Items listed in a dataset:
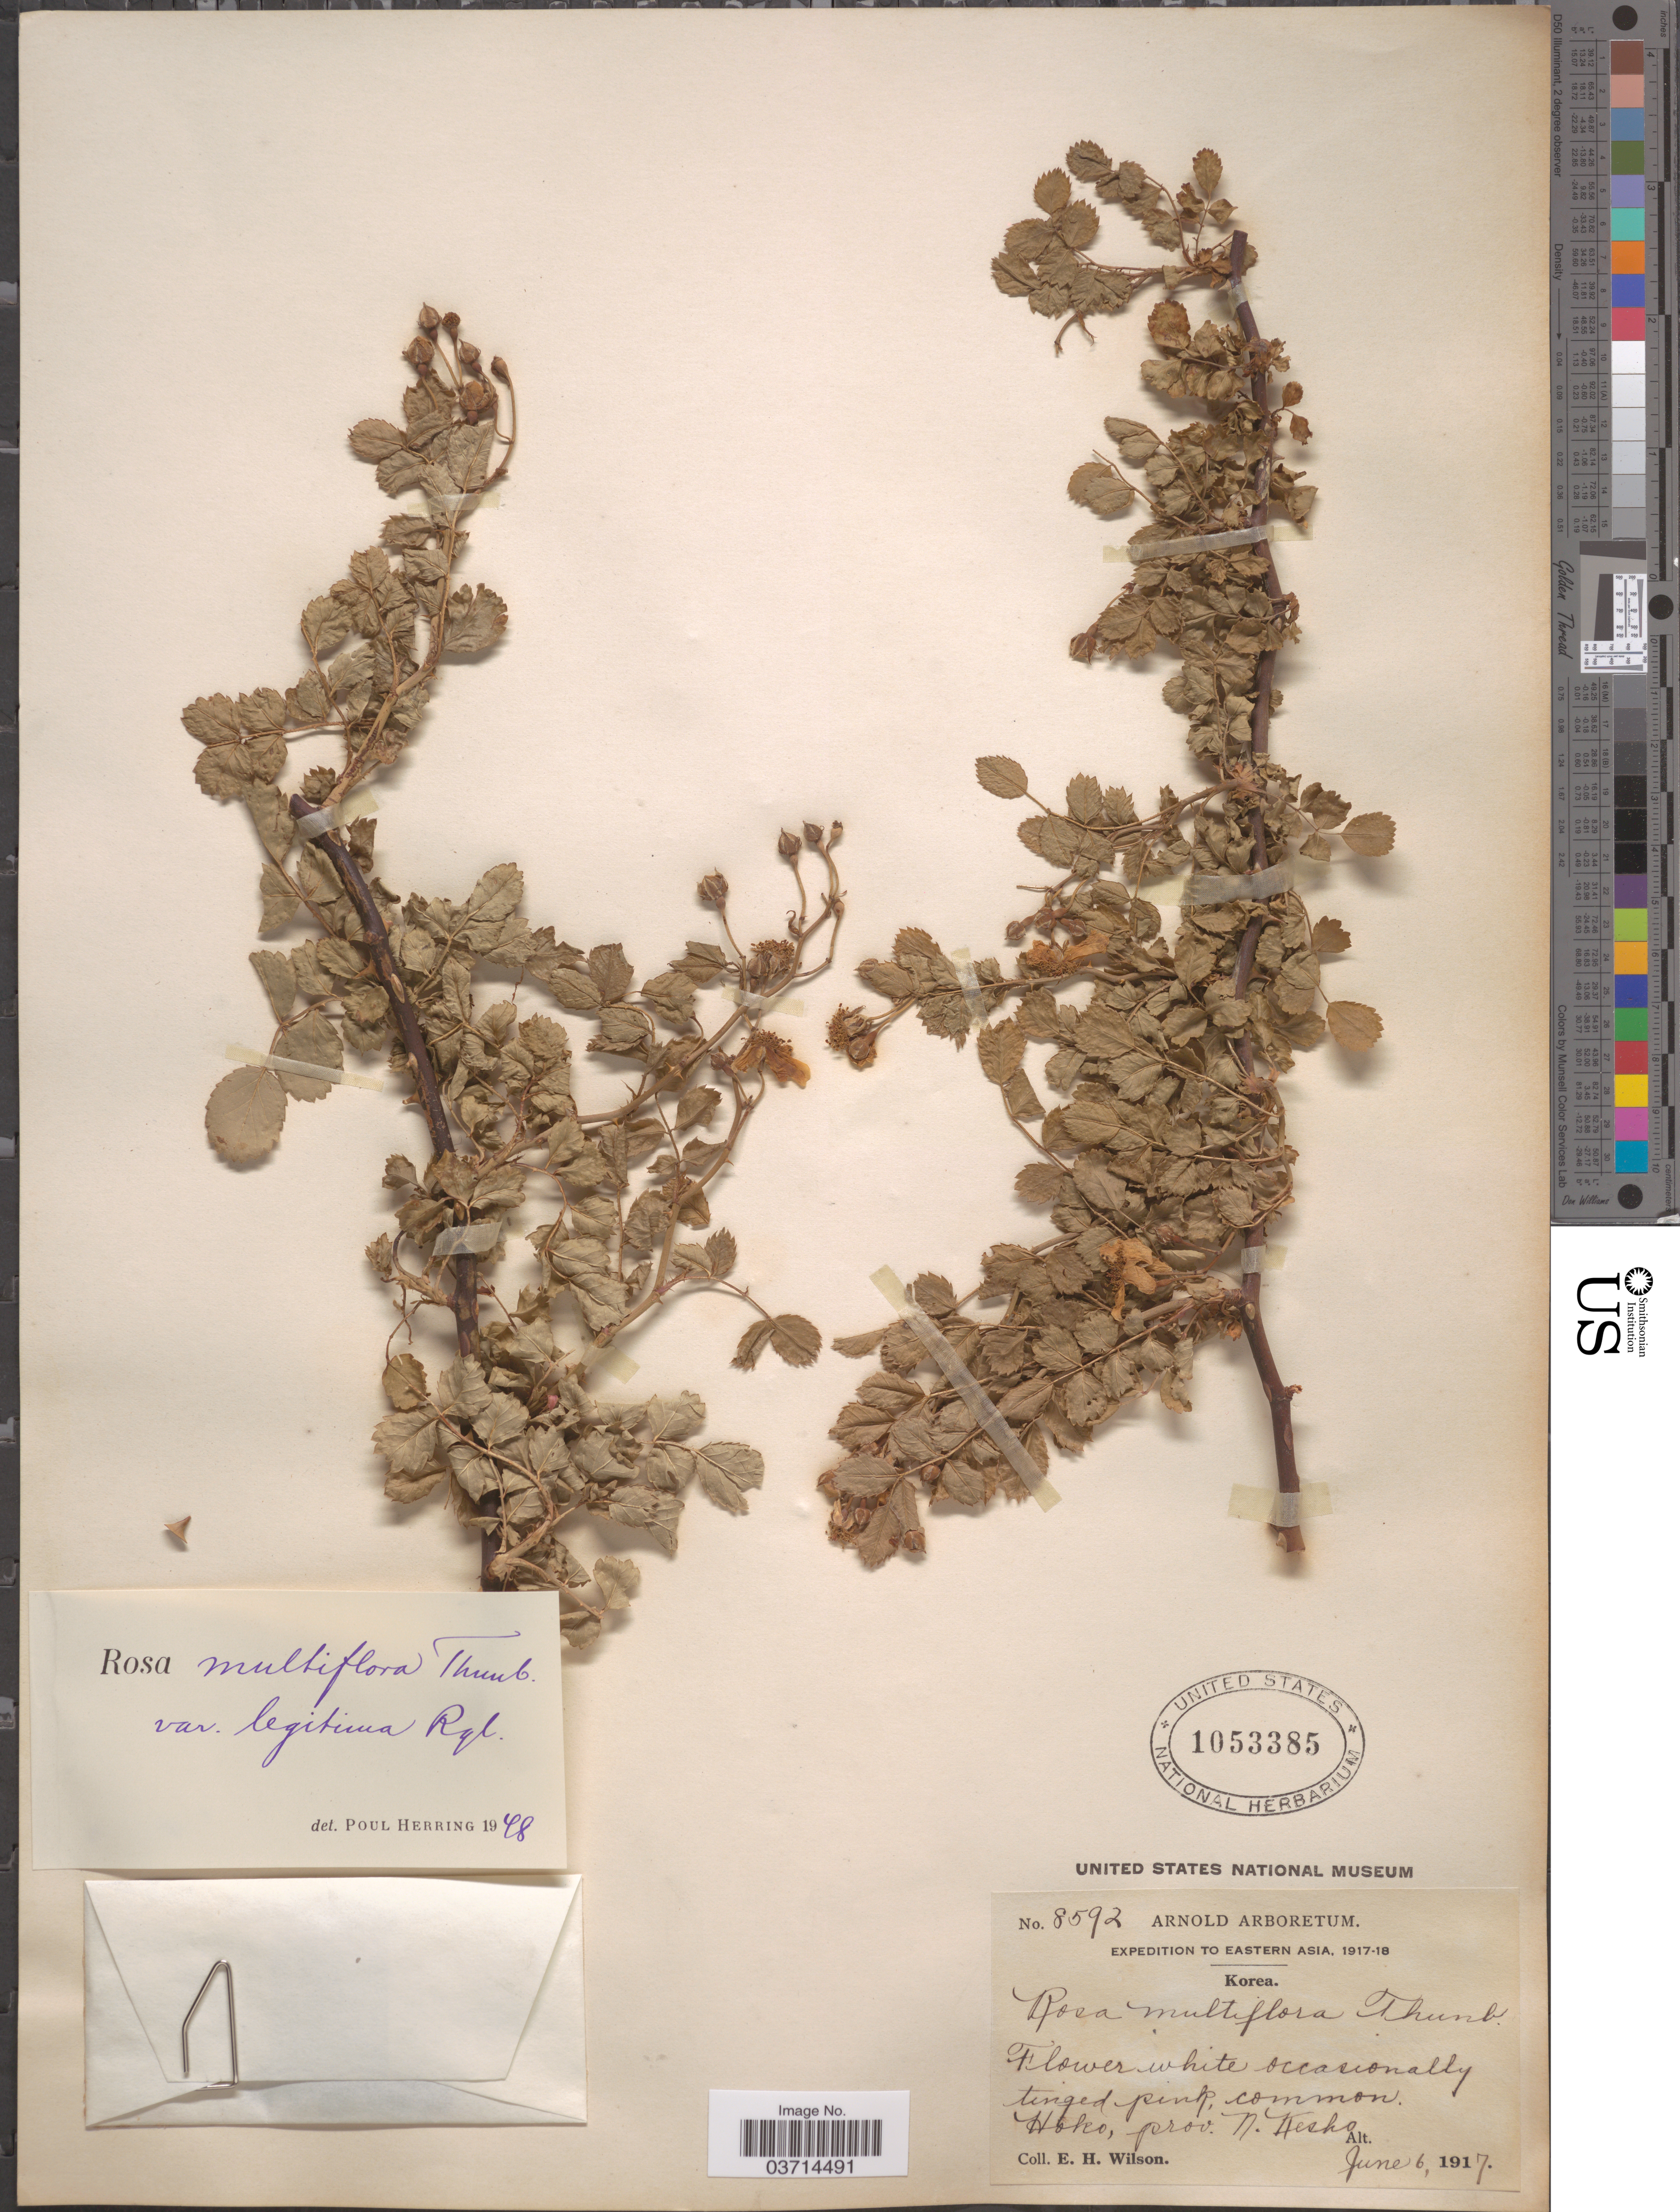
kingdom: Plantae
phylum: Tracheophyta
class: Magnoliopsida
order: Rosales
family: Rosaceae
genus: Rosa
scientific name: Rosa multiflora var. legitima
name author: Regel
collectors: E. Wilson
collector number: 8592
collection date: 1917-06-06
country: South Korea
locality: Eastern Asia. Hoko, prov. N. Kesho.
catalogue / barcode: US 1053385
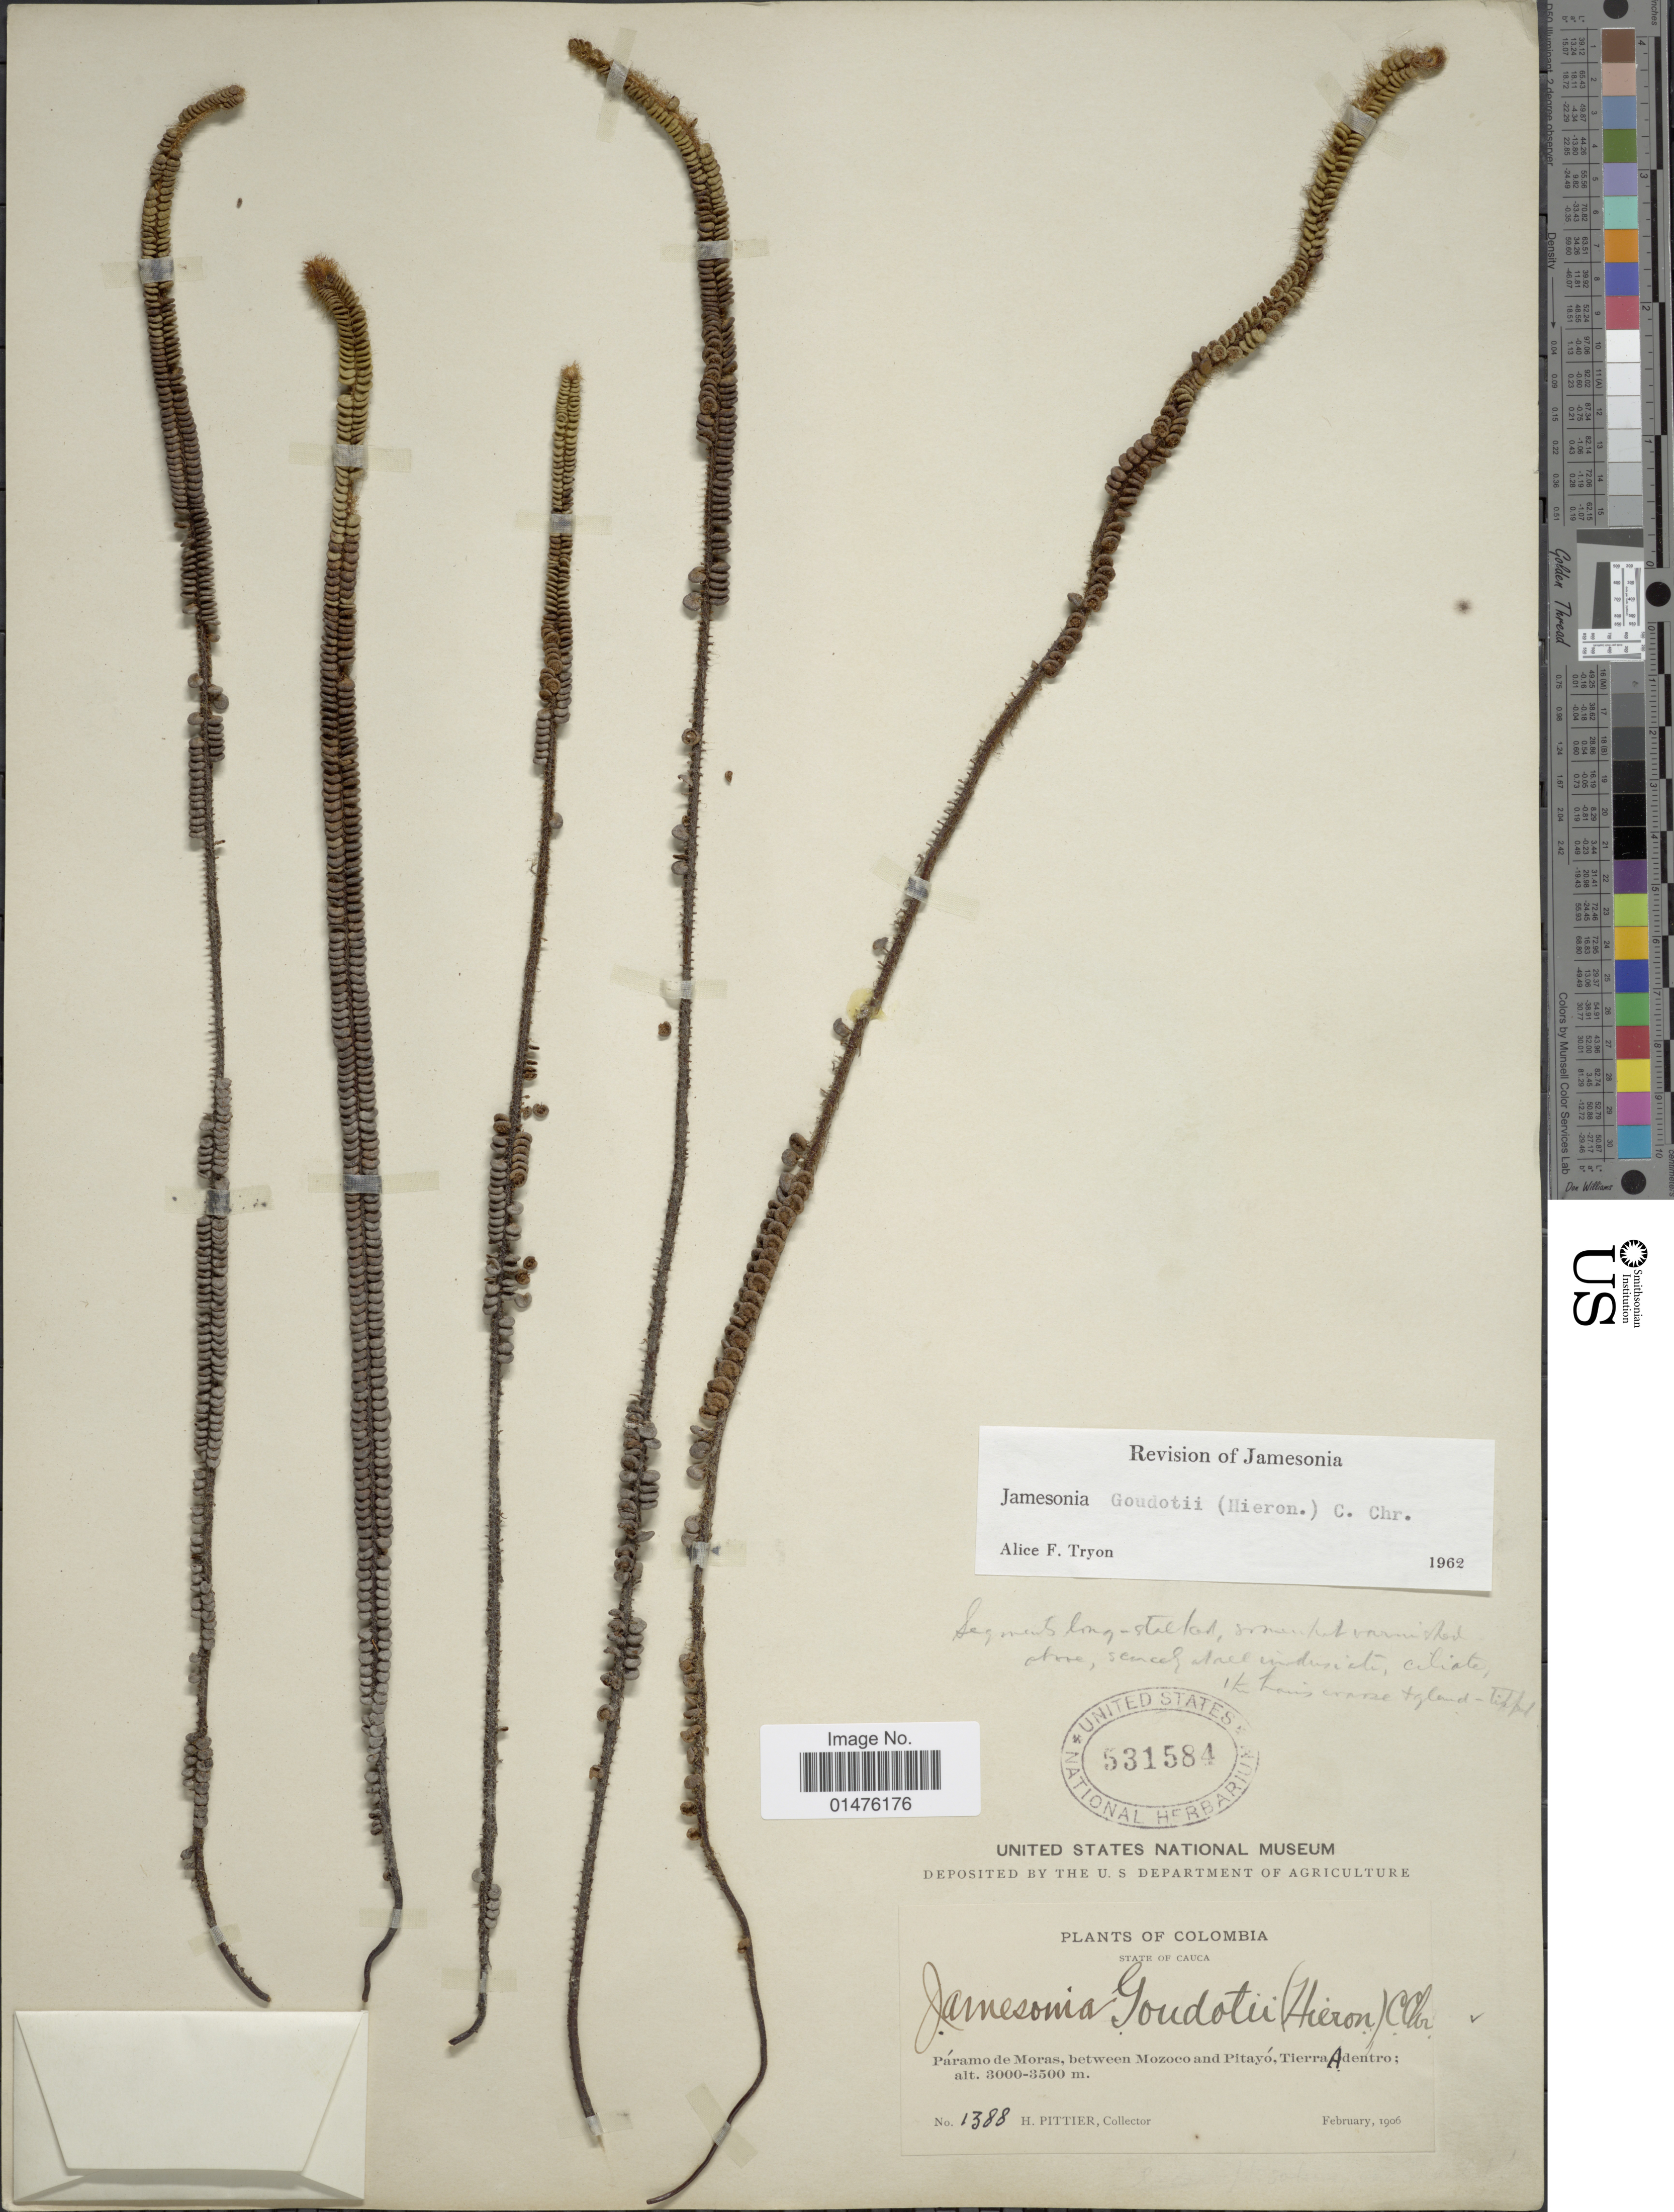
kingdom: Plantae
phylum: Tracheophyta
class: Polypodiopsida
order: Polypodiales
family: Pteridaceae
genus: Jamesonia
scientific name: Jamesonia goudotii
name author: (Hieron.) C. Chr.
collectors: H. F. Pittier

PROMPT: Copy out the lines from the one containing "order: Polypodiales" through the end of the material, unchanged.

THE RESPONSE:
order: Polypodiales
family: Pteridaceae
genus: Jamesonia
scientific name: Jamesonia goudotii
name author: (Hieron.) C. Chr.
collectors: H. F. Pittier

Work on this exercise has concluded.